### Text block
········

# Searching for lawncare Youtuber



## Phids (Sep 24, 2020)

There was a Youtuber who had a channel on lawncare but I can't find it anymore. I think he lived in Utah at one point before moving down to Florida. He had several videos on repairing John Deere greensmowers, as well as some Toros. His name escapes me right now and he's not coming up when I searched for John Deeres. Anyone know who I'm talking about?


----------



## 01Bullitt (Aug 31, 2020)

Phids said:


> There was a Youtuber who had a channel on lawncare but I can't find it anymore. I think he lived in Utah at one point before moving down to Florida. He had several videos on repairing John Deere greensmowers, as well as some Toros. His name escapes me right now and he's not coming up when I searched for John Deeres. Anyone know who I'm talking about?

········

### Data supplied

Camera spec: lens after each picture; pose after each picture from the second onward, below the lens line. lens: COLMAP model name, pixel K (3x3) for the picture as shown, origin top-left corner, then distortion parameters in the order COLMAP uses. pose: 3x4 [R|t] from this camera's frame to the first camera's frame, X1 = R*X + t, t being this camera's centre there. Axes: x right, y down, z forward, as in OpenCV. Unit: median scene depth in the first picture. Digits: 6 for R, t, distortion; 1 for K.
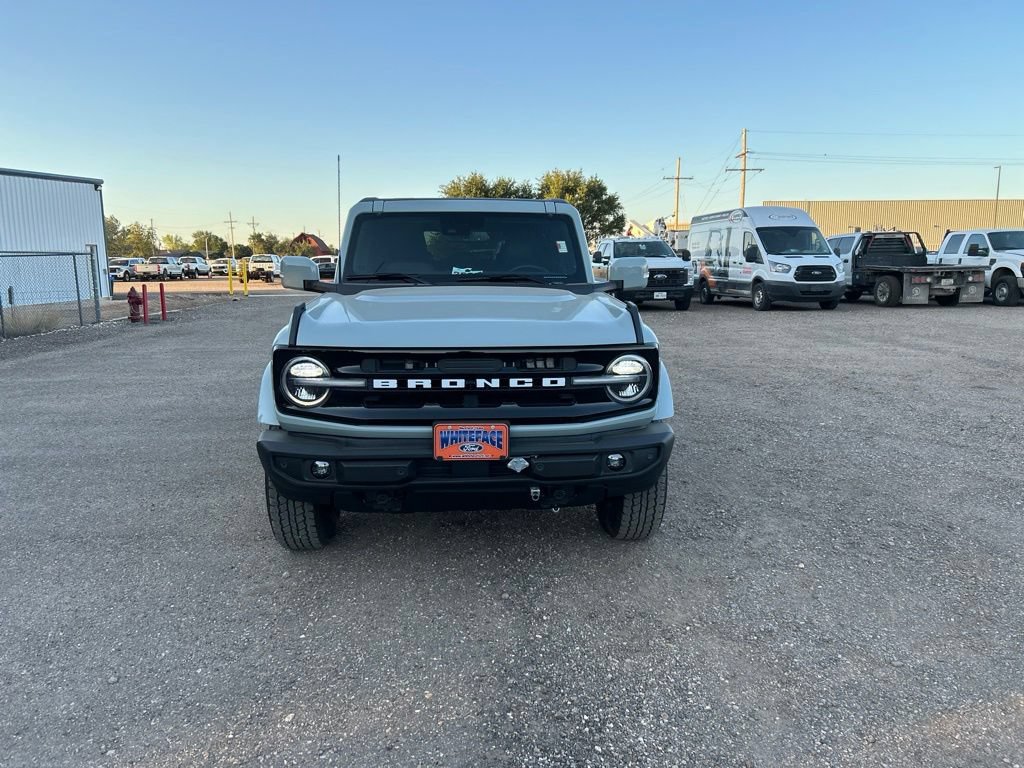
lens RADIAL K [[773.0, 0, 508.7], [0, 773.0, 382.8], [0, 0, 1]] dist [0.054854, -0.054299]
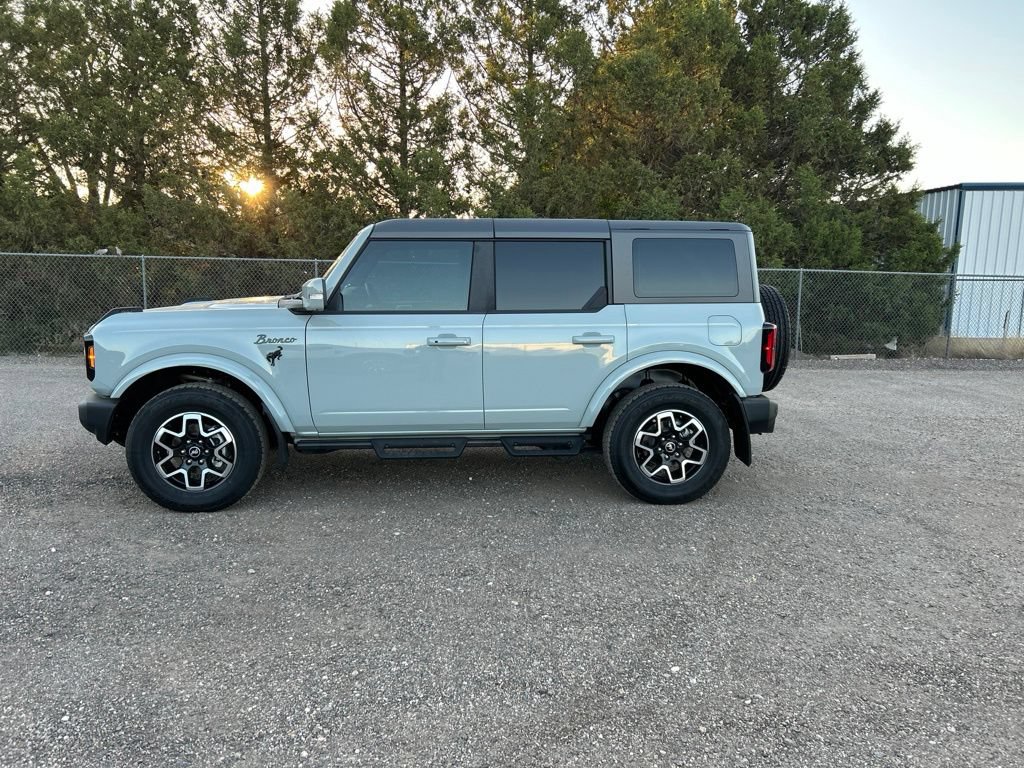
lens RADIAL K [[773.0, 0, 511.1], [0, 773.0, 381.9], [0, 0, 1]] dist [0.054854, -0.054299]
pose [[0.029097, 0.147328, -0.988660, 0.101134], [-0.179249, 0.973814, 0.139840, -0.018902], [0.983373, 0.173147, 0.054743, 0.106149]]
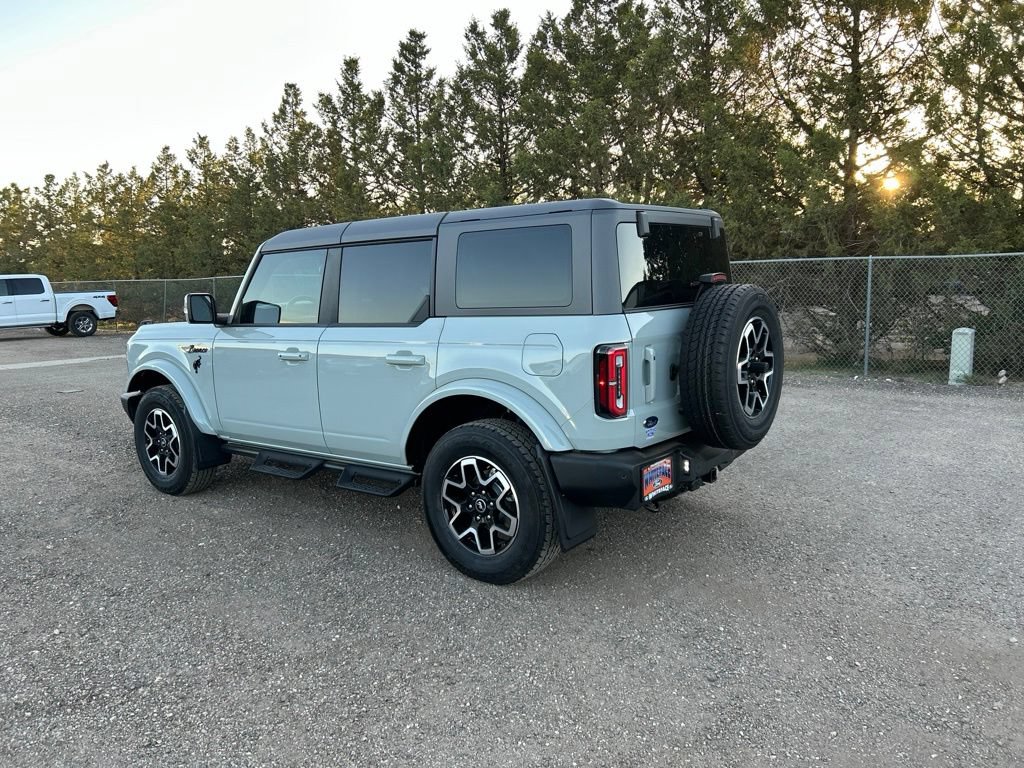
lens RADIAL K [[773.0, 0, 515.5], [0, 773.0, 384.1], [0, 0, 1]] dist [0.054854, -0.054299]
pose [[-0.663118, 0.125649, -0.737894, 0.058610], [-0.091857, 0.964698, 0.246818, -0.030101], [0.742858, 0.231450, -0.628167, 0.176318]]
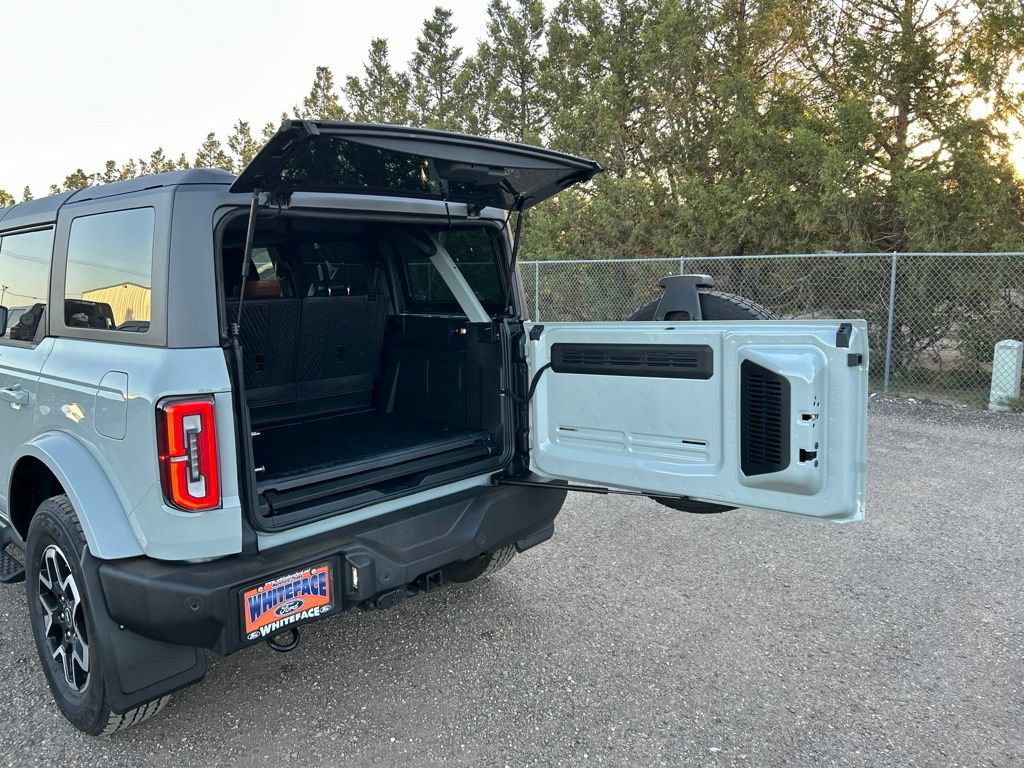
lens RADIAL K [[773.0, 0, 504.7], [0, 773.0, 381.6], [0, 0, 1]] dist [0.054854, -0.054299]
pose [[-0.740865, 0.112168, -0.662222, 0.020295], [-0.093547, 0.959114, 0.267113, -0.031371], [0.665108, 0.259843, -0.700081, 0.180682]]
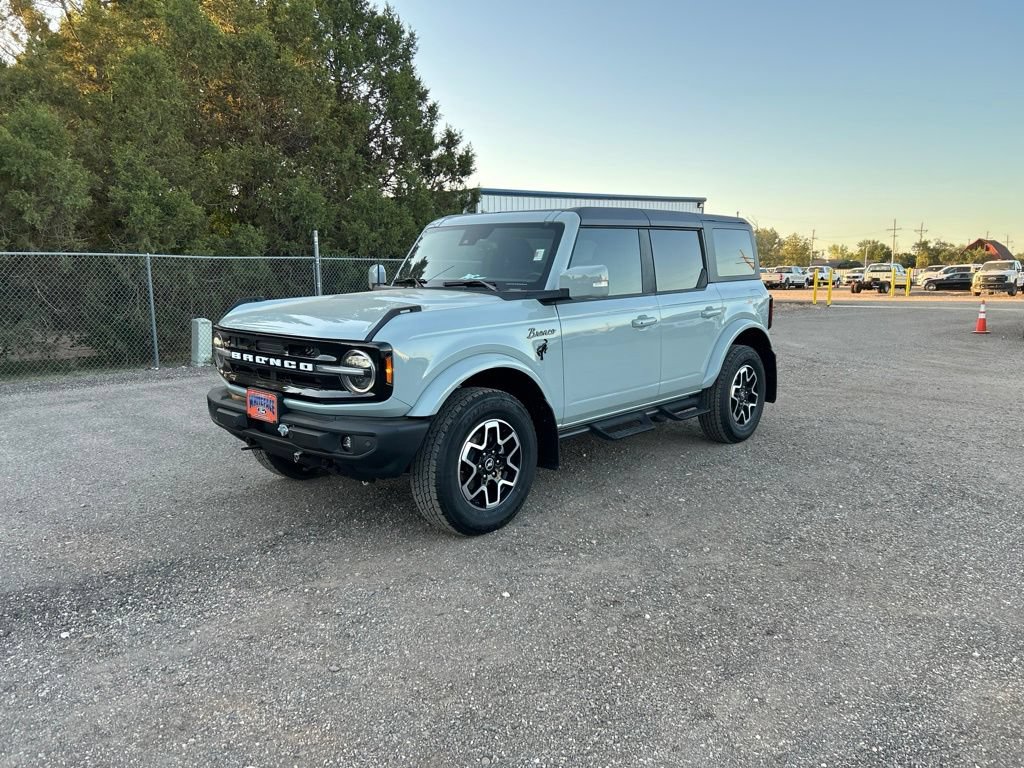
lens RADIAL K [[773.0, 0, 506.3], [0, 773.0, 384.0], [0, 0, 1]] dist [0.054854, -0.054299]
pose [[0.686605, 0.111890, -0.718369, 0.069943], [-0.119441, 0.992021, 0.040353, -0.003686], [0.717153, 0.058096, 0.694490, 0.023342]]
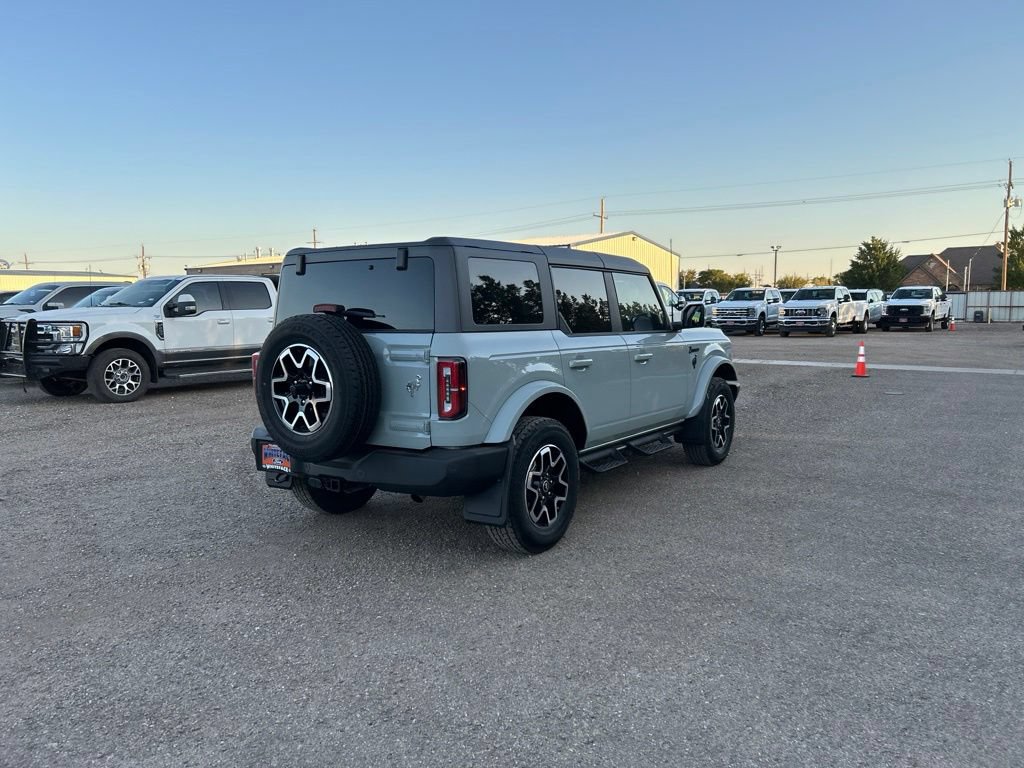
lens RADIAL K [[773.0, 0, 505.5], [0, 773.0, 383.7], [0, 0, 1]] dist [0.054854, -0.054299]
pose [[-0.778377, -0.046362, 0.626082, -0.074581], [0.120470, 0.967705, 0.221434, -0.031559], [-0.616129, 0.247784, -0.747655, 0.193691]]
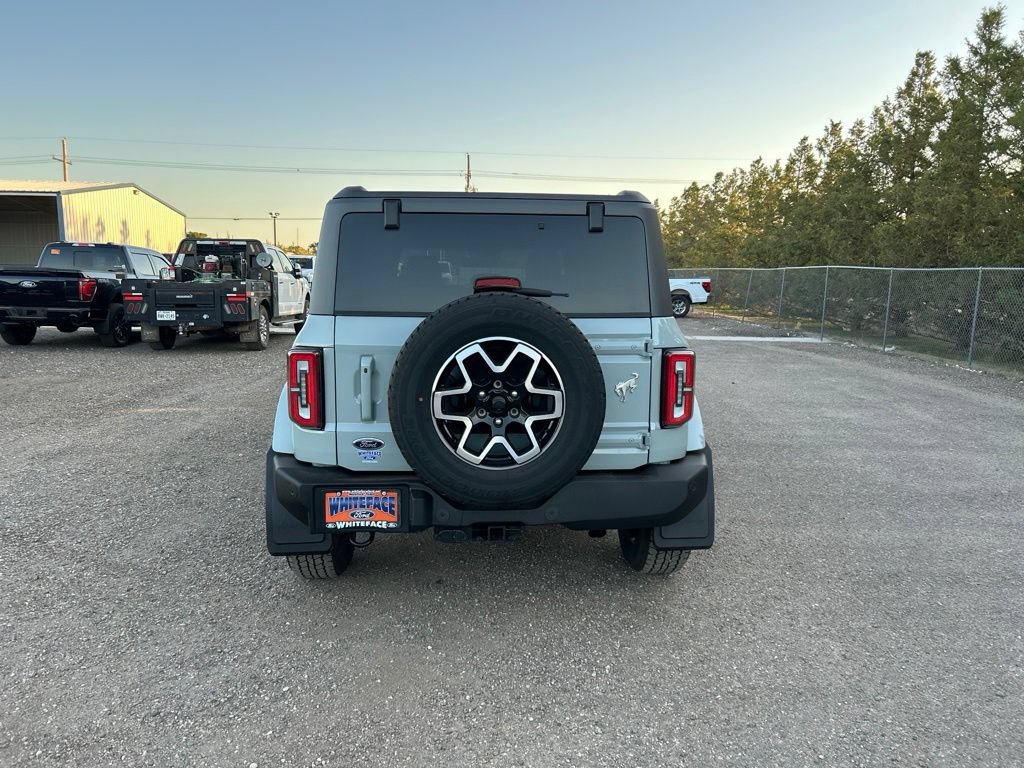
lens RADIAL K [[773.0, 0, 512.5], [0, 773.0, 389.1], [0, 0, 1]] dist [0.054854, -0.054299]
pose [[-0.999929, -0.007686, 0.009058, -0.010259], [-0.004517, 0.951205, 0.308527, -0.033372], [-0.010987, 0.308464, -0.951173, 0.197762]]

········

### List of tasks
(a) In the lawncare YouTuber thread, which two brands of mowers did the YouTuber repair in his videos?
(b) Carry the lawncare YouTuber thread forward from the point where it stops.
The items have no connection to the lawncare YouTuber thread.

### Answers to each task
(a) John Deere greensmowers and some Toros.

(b)
Is it by chance Brett's Grasscapades?
https://www.youtube.com/playlist?list=PLMZo1Znea-rXFsi42oakXVkFzrMqMNvrN


----------



## Ware (Jan 28, 2017)

Probably @brettgoodyear


----------



## Phids (Sep 24, 2020)

Ware said:


> Probably @brettgoodyear


@01Bullitt Thanks. Yep, that's the one.


----------



## 01Bullitt (Aug 31, 2020)

Phids said:


> Ware said:
> 
> 
> > Probably @brettgoodyear
> ...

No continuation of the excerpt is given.